On 4 Apr 2025, at 10:55, Pyry Aaltonen via sr-users sr-users@lists.kamailio.org wrote:
Hello,
I´ve googled around about tcp timeout in kamailio tcp connections when the tcp connection is broken.
Found this old question and to me it feels like I’m having that same situation as original question https://www.mail-archive.com/sr-users@lists.kamailio.org/msg15020.html Also found this https://kamailio.org/mailman3/hyperkitty/list/sr-dev@lists.kamailio.org/thre... and it seems to be the same description pretty much that I´m seeing. When the tcp connection (or tls) is interrupted in the network it takes around 15min for kamailio to reset the outgoing tcp connection.
I see in the logs that when restarting kamailio process it logs 2025-03-27 12:25:18.697 { "level": "INFO", "module": "core", "file": "core/tcp_main.c", "line": 3282, "function": "tcp_init", "logprefix": "", "message": "Set TCP_USER_TIMEOUT=10000 ms" } So I think the fix from this https://github.com/kamailio/kamailio/commit/d893f3af1444c8c4c5db6cd53fb57770... is applied.
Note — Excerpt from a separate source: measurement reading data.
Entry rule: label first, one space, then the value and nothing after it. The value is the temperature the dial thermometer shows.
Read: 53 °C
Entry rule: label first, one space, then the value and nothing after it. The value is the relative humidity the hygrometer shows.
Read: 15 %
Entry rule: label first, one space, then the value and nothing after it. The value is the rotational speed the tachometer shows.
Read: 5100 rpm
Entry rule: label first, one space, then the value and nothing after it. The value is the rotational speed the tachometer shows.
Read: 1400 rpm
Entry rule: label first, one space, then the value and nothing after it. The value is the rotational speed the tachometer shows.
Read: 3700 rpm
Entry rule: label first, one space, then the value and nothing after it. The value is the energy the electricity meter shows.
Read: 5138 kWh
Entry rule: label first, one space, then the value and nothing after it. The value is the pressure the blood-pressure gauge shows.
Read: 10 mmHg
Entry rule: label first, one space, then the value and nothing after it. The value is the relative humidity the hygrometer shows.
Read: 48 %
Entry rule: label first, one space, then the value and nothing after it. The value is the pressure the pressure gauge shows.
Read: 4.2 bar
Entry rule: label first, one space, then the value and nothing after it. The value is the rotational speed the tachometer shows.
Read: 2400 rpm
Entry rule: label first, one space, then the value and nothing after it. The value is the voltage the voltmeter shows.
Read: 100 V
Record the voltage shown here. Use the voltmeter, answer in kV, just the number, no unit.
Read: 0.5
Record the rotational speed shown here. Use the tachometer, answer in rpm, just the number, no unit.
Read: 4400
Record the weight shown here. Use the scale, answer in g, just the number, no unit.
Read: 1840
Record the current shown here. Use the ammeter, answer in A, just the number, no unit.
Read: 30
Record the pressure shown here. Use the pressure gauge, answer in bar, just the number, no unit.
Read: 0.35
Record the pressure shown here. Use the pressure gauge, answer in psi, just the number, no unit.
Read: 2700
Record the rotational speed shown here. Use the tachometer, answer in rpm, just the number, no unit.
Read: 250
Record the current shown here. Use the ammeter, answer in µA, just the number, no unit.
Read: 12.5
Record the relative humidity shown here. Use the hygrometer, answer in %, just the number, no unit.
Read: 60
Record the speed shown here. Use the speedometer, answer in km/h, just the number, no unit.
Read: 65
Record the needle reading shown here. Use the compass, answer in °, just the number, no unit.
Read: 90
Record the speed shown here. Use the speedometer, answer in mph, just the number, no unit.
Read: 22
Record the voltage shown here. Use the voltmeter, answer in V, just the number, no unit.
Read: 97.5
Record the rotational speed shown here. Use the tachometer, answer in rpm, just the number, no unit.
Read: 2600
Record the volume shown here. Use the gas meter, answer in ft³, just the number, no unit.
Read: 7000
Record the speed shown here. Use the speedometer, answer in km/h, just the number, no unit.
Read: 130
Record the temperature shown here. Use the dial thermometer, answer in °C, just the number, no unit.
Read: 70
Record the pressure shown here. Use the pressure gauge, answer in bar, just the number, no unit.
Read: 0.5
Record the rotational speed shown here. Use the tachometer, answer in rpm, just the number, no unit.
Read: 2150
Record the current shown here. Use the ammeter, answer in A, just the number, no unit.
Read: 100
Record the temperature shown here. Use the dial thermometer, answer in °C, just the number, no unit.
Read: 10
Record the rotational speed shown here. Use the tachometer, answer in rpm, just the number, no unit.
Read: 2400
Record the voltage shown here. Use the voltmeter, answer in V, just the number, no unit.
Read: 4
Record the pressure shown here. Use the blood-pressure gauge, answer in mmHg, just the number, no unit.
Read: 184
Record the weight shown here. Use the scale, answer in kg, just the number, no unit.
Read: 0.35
This is tested with 5.8.5 and I have tested this by setting up with dispatcher tcp connection to external host Then with iptables drop traffic to that host, waiting kamailio to notice that destination is down, removing the iptables input and it takes around 15min to recover. (also restarting the kamailio helps and resolves the connection) And this is what kamailio prints during the test: Apr 4 08:29:15 kamailio[156947]: { "level": "ERROR", "module": "xlog", "file": "xlog.c", "line": 278, "function": "", "logprefix": "", "message": "Destination down: OPTIONS sip:ext-host;transport=tcp (<null>)" } Apr 4 08:44:43 kamailio[156957]: { "level": "ERROR", "module": "core", "file": "core/tcp_read.c", "line": 267, "function": "tcp_read_data", "logprefix": "", "message": "error reading: Connection timed out (110) ([]:5060 -> []:47492)" } Apr 4 08:44:43 kamailio[156957]: { "level": "ERROR", "module": "core", "file": "core/tcp_read.c", "line": 1524, "function": "tcp_read_req", "logprefix": "", "message": "error reading - c: 0x7f8625dea9b0 r: 0x7f8625deaad8 (-1)" } Apr 4 08:45:05 kamailio[156957]: { "level": "ERROR", "module": "xlog", "file": "xlog.c", "line": 278, "function": "", "logprefix": "Source:[ext-host]:5060, Call-id:4d0e1ccd315c817f-156947@int-host, CSeq:10", "message": "Destination up: OPTIONS sip:ext.host;transport=tcp (<null>)" }
Any advice how to lower the timeout to be quicker in such event?
That’s dependent on the operating system. This is one of the reasons why SIP outbound required two active TCP connections in order to have a fast failover.
If you google for “unix tcp timeout” you will find many documents with hints. I think Geoff Houston wrote a good summary once upon a time, but I can’t find it any more.
/O
https://datatracker.ietf.org/doc/html/rfc5626
" For a UA to receive incoming requests, the UA has to connect to a server. Since the server can't connect to the UA, the UA has to make sure that a flow is always active. This requires the UA to detect when a flow fails. Since such detection takes time and leaves a window of opportunity for missed incoming requests, this mechanism allows the UA to register over multiple flows at the same time.”